━━━ Data for processing

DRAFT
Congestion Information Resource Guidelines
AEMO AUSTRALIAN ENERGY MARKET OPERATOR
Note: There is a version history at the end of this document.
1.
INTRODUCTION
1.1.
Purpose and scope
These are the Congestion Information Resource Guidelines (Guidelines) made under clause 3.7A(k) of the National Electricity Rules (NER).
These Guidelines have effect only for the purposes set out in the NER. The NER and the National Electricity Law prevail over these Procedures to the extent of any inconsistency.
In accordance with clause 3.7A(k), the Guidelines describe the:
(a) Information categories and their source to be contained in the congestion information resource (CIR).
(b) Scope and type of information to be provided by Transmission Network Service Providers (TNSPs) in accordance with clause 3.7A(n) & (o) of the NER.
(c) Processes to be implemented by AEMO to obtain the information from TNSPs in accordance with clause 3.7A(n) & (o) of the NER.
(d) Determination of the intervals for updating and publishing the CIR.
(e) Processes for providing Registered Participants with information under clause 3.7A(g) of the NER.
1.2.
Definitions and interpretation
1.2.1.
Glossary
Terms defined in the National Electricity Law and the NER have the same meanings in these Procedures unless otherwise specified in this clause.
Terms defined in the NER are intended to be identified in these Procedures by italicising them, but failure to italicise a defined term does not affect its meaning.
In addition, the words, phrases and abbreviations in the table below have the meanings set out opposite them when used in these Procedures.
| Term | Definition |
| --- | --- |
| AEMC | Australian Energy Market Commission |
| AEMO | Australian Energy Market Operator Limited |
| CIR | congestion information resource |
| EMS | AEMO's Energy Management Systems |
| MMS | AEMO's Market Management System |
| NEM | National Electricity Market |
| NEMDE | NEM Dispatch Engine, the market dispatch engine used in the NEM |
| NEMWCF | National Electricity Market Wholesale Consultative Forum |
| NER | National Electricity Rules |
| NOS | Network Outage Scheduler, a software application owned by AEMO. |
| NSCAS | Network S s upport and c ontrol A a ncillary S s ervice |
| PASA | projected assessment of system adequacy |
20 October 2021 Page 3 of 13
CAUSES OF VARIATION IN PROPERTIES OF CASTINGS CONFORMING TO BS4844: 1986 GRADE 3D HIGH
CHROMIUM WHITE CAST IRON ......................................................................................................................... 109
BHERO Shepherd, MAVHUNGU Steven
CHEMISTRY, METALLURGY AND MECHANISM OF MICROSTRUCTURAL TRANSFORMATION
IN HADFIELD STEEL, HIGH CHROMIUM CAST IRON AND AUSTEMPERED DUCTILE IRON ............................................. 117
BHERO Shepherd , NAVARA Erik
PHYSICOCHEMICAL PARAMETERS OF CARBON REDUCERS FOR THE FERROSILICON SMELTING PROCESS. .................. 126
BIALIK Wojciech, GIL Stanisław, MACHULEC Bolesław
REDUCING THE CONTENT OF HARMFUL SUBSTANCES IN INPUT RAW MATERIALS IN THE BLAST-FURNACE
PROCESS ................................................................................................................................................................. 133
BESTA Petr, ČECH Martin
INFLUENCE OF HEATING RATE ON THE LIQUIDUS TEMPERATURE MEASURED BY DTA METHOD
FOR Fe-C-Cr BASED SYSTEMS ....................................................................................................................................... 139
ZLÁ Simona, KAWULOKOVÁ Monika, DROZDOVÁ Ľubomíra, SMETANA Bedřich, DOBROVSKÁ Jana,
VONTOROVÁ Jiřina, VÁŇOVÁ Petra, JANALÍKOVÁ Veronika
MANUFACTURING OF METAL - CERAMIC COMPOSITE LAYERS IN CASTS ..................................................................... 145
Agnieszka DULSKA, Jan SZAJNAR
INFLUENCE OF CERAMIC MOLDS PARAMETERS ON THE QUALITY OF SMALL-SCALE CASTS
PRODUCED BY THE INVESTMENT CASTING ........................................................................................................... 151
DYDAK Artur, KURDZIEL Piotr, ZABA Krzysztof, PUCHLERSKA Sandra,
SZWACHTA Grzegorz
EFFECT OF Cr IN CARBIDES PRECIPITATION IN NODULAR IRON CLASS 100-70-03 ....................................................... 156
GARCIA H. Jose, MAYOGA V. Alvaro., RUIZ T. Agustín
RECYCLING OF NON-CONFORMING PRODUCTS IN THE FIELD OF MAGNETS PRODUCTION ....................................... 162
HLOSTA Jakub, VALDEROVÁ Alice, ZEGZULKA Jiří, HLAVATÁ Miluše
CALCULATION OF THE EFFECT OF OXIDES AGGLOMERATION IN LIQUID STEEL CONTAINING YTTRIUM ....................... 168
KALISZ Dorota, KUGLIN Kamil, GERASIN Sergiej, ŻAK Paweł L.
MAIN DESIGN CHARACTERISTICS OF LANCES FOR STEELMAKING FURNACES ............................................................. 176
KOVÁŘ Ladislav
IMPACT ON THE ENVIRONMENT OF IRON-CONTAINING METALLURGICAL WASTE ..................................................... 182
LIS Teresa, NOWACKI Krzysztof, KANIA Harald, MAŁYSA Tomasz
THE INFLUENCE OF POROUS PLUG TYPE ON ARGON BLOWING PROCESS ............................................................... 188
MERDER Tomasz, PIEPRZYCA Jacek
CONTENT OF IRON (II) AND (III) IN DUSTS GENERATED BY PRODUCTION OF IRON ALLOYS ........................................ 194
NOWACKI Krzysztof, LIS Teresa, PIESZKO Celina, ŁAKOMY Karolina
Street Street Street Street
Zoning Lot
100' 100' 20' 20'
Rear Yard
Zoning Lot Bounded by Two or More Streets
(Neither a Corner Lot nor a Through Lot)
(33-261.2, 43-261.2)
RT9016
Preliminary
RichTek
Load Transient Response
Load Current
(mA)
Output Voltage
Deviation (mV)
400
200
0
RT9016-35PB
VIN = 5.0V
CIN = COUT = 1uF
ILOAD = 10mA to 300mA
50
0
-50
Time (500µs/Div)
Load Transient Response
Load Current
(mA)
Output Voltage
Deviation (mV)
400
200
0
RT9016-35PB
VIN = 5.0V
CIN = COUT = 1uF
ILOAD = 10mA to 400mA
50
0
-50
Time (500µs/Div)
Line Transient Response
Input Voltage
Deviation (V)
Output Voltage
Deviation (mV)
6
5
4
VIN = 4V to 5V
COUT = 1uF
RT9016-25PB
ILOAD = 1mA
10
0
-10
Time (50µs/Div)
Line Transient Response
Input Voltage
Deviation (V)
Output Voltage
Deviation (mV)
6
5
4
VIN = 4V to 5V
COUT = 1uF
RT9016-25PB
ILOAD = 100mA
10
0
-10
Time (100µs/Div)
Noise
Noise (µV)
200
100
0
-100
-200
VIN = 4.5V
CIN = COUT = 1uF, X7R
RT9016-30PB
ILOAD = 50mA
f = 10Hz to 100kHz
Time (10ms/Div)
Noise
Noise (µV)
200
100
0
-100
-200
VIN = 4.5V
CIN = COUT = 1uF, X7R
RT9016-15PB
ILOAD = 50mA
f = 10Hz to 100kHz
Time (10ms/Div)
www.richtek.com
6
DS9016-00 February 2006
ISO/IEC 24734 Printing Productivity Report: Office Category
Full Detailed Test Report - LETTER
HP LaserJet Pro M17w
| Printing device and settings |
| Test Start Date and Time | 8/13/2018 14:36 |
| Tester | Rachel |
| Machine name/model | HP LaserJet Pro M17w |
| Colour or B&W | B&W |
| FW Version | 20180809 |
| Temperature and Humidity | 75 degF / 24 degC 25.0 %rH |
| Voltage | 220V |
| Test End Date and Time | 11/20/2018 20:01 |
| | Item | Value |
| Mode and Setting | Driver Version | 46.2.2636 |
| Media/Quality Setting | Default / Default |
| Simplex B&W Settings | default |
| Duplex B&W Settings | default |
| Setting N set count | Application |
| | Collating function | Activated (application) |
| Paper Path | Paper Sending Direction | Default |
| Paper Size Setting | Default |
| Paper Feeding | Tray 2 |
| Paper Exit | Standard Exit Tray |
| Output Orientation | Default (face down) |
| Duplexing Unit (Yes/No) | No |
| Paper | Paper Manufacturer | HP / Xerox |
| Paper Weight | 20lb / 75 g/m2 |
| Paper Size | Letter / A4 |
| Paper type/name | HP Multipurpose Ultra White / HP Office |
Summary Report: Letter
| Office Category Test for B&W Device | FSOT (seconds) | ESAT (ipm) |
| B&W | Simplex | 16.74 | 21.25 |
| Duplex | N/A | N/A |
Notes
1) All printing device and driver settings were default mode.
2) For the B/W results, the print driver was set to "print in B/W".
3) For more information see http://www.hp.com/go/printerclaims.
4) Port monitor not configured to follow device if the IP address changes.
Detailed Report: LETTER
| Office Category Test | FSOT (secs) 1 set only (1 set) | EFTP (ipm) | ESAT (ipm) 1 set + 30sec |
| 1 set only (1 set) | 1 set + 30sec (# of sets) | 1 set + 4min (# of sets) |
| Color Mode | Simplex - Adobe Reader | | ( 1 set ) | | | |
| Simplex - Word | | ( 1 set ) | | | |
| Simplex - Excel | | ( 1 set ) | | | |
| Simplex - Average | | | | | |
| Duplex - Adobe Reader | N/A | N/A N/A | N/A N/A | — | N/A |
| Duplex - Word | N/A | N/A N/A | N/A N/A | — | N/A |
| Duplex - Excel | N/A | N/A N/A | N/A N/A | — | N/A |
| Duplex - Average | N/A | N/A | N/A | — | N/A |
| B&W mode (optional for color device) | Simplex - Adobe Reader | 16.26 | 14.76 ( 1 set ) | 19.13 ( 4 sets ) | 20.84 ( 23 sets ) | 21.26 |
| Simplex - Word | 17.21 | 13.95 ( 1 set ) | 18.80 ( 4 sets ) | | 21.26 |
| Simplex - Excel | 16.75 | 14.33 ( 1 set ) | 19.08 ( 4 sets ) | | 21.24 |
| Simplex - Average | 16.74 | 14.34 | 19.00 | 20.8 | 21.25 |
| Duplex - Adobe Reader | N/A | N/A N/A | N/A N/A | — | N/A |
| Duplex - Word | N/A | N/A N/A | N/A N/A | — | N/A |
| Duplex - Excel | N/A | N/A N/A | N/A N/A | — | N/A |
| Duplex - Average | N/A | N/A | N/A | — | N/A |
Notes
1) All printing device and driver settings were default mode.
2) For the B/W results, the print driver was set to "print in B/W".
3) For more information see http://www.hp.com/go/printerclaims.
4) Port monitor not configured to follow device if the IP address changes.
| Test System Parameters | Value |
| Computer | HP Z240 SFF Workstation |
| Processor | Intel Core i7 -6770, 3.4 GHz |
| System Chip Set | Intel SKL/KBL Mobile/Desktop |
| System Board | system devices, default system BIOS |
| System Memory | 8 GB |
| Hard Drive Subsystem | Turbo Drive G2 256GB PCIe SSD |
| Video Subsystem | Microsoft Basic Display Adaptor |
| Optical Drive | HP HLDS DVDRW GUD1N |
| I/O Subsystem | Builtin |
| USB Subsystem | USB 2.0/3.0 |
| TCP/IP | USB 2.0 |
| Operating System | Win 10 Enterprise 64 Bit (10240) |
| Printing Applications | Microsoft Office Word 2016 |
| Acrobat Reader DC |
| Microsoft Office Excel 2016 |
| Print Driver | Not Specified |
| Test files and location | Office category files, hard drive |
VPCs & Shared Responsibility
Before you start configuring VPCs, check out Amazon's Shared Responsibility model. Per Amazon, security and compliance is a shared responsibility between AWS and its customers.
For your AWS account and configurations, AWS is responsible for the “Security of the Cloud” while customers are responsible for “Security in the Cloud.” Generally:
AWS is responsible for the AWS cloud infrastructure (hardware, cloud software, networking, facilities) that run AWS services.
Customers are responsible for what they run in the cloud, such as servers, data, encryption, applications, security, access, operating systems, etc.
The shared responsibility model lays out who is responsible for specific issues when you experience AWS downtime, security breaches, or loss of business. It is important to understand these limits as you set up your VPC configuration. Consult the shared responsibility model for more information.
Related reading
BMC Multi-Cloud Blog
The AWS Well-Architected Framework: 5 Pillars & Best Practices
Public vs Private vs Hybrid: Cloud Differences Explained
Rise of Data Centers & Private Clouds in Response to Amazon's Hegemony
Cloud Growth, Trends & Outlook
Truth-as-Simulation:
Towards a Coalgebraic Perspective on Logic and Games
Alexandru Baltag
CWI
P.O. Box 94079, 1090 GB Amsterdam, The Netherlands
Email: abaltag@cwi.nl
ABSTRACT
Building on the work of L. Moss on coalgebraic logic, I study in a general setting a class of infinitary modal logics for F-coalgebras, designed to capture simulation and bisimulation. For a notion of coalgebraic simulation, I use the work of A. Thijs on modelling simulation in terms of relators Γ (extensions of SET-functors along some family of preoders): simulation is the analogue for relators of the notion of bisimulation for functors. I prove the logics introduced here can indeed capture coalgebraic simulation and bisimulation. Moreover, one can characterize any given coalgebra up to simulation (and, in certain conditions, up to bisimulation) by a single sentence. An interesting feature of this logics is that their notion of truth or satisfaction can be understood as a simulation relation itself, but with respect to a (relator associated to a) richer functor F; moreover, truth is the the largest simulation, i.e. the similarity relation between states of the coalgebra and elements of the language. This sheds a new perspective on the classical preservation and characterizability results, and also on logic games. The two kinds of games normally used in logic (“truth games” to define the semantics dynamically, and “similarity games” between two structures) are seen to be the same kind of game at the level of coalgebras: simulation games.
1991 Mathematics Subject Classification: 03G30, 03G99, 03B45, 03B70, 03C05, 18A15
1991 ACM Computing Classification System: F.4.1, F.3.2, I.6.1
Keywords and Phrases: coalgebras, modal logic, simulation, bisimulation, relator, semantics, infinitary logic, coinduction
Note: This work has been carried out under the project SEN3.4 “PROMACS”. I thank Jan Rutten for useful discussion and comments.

━━━━━━

Requirement
Out of the data above, return each line where the word "CONFORMING" can be found.

Answer area
CAUSES OF VARIATION IN PROPERTIES OF CASTINGS CONFORMING TO BS4844: 1986 GRADE 3D HIGH
RECYCLING OF NON-CONFORMING PRODUCTS IN THE FIELD OF MAGNETS PRODUCTION ....................................... 162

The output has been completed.